Can you quote the data below verbatim, from its start through the line containing "Report: 1:33", including that line?

Extracted records
┌──

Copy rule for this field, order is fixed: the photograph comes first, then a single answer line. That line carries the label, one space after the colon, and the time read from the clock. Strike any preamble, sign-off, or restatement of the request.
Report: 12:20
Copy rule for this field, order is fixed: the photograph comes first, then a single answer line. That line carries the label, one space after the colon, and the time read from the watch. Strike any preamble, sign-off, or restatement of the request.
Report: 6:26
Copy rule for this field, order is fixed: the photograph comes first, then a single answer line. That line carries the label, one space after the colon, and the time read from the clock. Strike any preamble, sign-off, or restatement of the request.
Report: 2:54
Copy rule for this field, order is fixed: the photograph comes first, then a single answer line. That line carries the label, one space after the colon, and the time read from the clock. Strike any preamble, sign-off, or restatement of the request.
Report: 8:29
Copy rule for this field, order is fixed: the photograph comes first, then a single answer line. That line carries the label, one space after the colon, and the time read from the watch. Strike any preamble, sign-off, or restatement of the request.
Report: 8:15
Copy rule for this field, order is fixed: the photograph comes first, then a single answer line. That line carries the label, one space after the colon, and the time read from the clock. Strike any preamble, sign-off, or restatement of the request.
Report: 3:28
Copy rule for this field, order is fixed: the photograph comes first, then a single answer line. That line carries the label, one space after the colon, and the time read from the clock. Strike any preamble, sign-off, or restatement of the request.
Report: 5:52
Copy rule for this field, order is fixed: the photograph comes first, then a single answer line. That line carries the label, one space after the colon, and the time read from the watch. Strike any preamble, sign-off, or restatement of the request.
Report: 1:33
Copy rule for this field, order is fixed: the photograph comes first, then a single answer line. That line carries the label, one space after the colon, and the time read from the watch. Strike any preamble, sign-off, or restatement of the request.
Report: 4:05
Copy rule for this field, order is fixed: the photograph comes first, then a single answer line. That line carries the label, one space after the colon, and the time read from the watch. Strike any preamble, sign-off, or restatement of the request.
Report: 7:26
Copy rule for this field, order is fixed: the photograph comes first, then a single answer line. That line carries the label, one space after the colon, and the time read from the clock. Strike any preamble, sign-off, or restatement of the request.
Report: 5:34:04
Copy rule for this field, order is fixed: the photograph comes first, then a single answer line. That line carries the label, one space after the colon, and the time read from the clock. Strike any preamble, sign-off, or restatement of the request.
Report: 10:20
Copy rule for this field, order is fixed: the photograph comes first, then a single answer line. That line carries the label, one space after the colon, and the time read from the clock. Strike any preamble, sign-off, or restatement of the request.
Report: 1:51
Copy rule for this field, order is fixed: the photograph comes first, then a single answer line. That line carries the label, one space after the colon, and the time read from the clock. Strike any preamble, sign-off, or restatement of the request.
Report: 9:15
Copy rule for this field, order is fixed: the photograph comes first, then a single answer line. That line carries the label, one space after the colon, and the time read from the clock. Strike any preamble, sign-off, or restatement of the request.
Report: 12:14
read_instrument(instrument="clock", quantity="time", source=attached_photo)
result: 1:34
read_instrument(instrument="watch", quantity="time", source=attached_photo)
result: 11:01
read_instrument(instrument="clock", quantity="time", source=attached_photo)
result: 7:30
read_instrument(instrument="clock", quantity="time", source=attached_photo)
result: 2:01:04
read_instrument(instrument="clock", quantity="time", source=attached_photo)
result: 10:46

└──

CORRECT ANSWER
Copy rule for this field, order is fixed: the photograph comes first, then a single answer line. That line carries the label, one space after the colon, and the time read from the clock. Strike any preamble, sign-off, or restatement of the request.
Report: 12:20
Copy rule for this field, order is fixed: the photograph comes first, then a single answer line. That line carries the label, one space after the colon, and the time read from the watch. Strike any preamble, sign-off, or restatement of the request.
Report: 6:26
Copy rule for this field, order is fixed: the photograph comes first, then a single answer line. That line carries the label, one space after the colon, and the time read from the clock. Strike any preamble, sign-off, or restatement of the request.
Report: 2:54
Copy rule for this field, order is fixed: the photograph comes first, then a single answer line. That line carries the label, one space after the colon, and the time read from the clock. Strike any preamble, sign-off, or restatement of the request.
Report: 8:29
Copy rule for this field, order is fixed: the photograph comes first, then a single answer line. That line carries the label, one space after the colon, and the time read from the watch. Strike any preamble, sign-off, or restatement of the request.
Report: 8:15
Copy rule for this field, order is fixed: the photograph comes first, then a single answer line. That line carries the label, one space after the colon, and the time read from the clock. Strike any preamble, sign-off, or restatement of the request.
Report: 3:28
Copy rule for this field, order is fixed: the photograph comes first, then a single answer line. That line carries the label, one space after the colon, and the time read from the clock. Strike any preamble, sign-off, or restatement of the request.
Report: 5:52
Copy rule for this field, order is fixed: the photograph comes first, then a single answer line. That line carries the label, one space after the colon, and the time read from the watch. Strike any preamble, sign-off, or restatement of the request.
Report: 1:33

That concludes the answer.